MKMK juga telah meminta keterangan awal dari panitera, Muhidin, serta penggugat perkara nomor 103/PUU-XX/2022, Zico Leonard Djagardo Simanjuntak.
Ketua MKMK I Dewa Gede Palguna menyinggung, pemeriksaan tidak hanya terhadap para pihak yang dianggap memiliki keterkaitan dengan kasus ini, melainkan juga terhadap dokumen-dokumen lain, termasuk rekaman kamera pengawas.
"Sekarang kami sedang menganalisis itu semua dengan dokumen-dokumen yang ada pada kami dan bukti-bukti yang lain, termasuk rekaman audio kemudian kamera CCTV dan sebagainya," ujar Palguna kepada wartawan, Senin (6/3/2023).
"Ada beberapa yang perlu kami dapatkan dan masih kami mintakan ke pihak Mahkamah Konstitusi," ia menambahkan.
Baca juga: MKMK Sebut Ada Titik Terang Skandal Pengubahan Substansi Putusan MK
Palguna menjelaskan bahwa penggalian keterangan dari dokumen-dokumen ini, termasuk rekaman kamera CCTV, penting dilakukan untuk memastikan bahwa pengusutan perkara yang mereka lakukan didukung dengan bukti yang kuat, tidak berdasarkan asumsi semata.
"Memang ada beberapa dokumen maupun, misalnya, rekaman, yang perlu kami dengar untuk mengonfirmasi hal-hal penting untuk menemukan gambar yang utuh dari peristiwanya itu," ujar eks hakim konstitusi 2 periode tersebut.
Palguna juga mengeklaim sudah ada titik terang dalam pengusutan skandal ini, namun mengaku perlu kroscek dan konfirmasi dari beberapa sumber lain yang akan dilakukan kemudian.
Palguna enggan membeberkan apa yang ia maksud sebagai titik terang untuk menghindari terbentuknya opini liar sebelum keputusan majelis kehormatan diambil.
Timbulnya opini-opini semacam itu dikhawatirkan bakal menghakimi satu pihak yang sesungguhnya belum dinyatakan kelanggengan kode etik oleh majelis kehormatan karena pengusutan masih berlangsung.
"Karena ini kan menyangkut satu hal mendasar ya, jadi kita juga tidak boleh juga sembarangan," kata Palguna.
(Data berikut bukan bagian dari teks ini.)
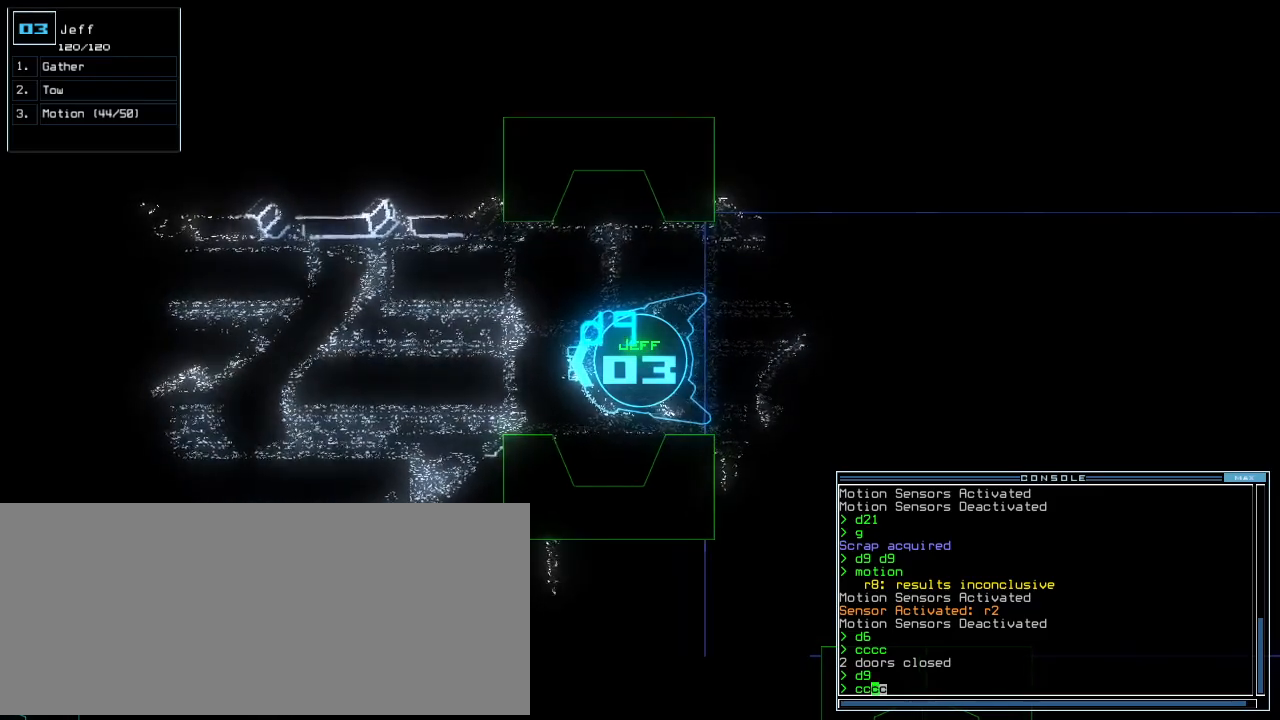
{"keys": [], "events": []}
Ia juga mengonfirmasi bahwa 3 anggota MKMK sudah memiliki pandangan terkait gambaran peristiwa ini, termasuk pihak-pihak yang terlibat, berdasarkan pemeriksa yang telah dilakukan sejauh ini.
"Itu kan kita sudah kita temukan, itu lah yang kami sebutkan kami (perlu) dalami tadi, dan sebaiknya saya tidak menyebut ini dulu, identitas ataupun nama dulu," ujarnya.
"Saya janji kepada kawan-kawan semua, dalam putusan nanti semua akan diungkap, pasti itu. Publik nanti yang akan menilai bagaimana hasil kerja kami," tutur Palguna.
Baca juga: Usut Skandal Pengubahan Substansi Putusan, Majelis Kehormatan MK Turut Periksa CCTV
Palguna pribadi memperkirakan bahwa pihaknya membutuhkan pemeriksaan lanjutan dalam mengusut pengubahan substansi putusan perkara nomor 103/PUU-XX/2022.
"Karena ada beberapa poin pertanyaan kami dalam permintaan keterangan itu yang belum klir betul," ujar Palguna.
"Kami belum rapat permusyawarahan sesama majelis kehormatan, tapi kemungkinan besar mungkin akan ada pemeriksaan lanjutan. Tapi itu pendapat pribadi saya," ia menambahkan.
Palguna menyebutkan, setelah menyelisik berbagai dokumen tadi, MKMK akan menggelar rapat permusyawaratan untuk membuat keputusan berikutnya, apakah majelis kehormatan sudah dapat membuat putusan atau perlu melakukan pemeriksaan lanjutan.
Jika keputusan MKMK melanjutkan pengusutan ke pemeriksaan lanjutan, ada kemungkinan bahwa para pihak yang sejauh ini sudah dimintai keterangan, tak terkecuali para hakim, akan dipanggil kembali untuk dikonfrontasi.
"Itu bisa jadi. Secara teknis mana lebih memungkinkan, bisa jadi konfrontasi," kata Palguna.
Berdasarkan Peraturan MK Nomor 1 Tahun 2023, MKMK hanya diberi waktu 30 hari kerja sejak perkara diregistrasi untuk mengusut kasus ini.
Kasus pengubahan substansi putusan perkara nomor 103/PUU-XX/2022 resmi diregistrasi MKMK per 14 Februari 2023. Itu artinya, dengan 30 hari kerja, maka perkara ini tuntas pada 28 Maret 2023.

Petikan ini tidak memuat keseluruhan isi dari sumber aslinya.